Here’s a fact: Microsoft wants its hypervisor (or virtual machine manager, if you must) to be an option in OpenStack, a Linux-based Infrastructure-As-A-Service computing project that is driven by RackSpace and NASA. If that made no sense, let me try again: A Linux project removed Microsoft’s virtualization tool, and the Redmond-based software giant wants it back in.
So long as one of those attempts made sense, we’ll move on. Here’s the skinny: Microsoft joined OpenStack in October of 2011. However, in the upcoming edition of the project, called ‘Essex,’ Microsoft’s Hyper-V (its hypervisor) was pulled, being dubbed ‘dead wood’ as it was not seeing sufficient development activity.
However, the removal appears to be potentially temporary – with Microsoft working with the OpenStack crew to solve the issue. In talks with The Register, Mark Collier, the founder of OpenStack called the exclusion “more a bump in the road than an internal decision to move away from it.” Microsoft is in talks with OpenStack to be reinstated.

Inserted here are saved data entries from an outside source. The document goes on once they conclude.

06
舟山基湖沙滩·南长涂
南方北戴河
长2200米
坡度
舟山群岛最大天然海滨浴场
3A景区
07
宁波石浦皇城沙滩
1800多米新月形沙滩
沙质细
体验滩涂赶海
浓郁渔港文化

Collier sees a future for Hyper-V in OpenStack: “I think over the long run you will see a number of different hypervisors including Hyper-V. This was an unexpected bump in the road rather than a U-turn. They have approached us and asked if could we put our heads together and come up with a plan. We are more than happy to help anybody make their technology part of OpenStack.” This seems like an issue that Microsoft could solve with an investment of its internal resources to ensure that its product is well situated inside the project.
Microsoft fighting to be included in a Linux package? Welcome to today’s technology world.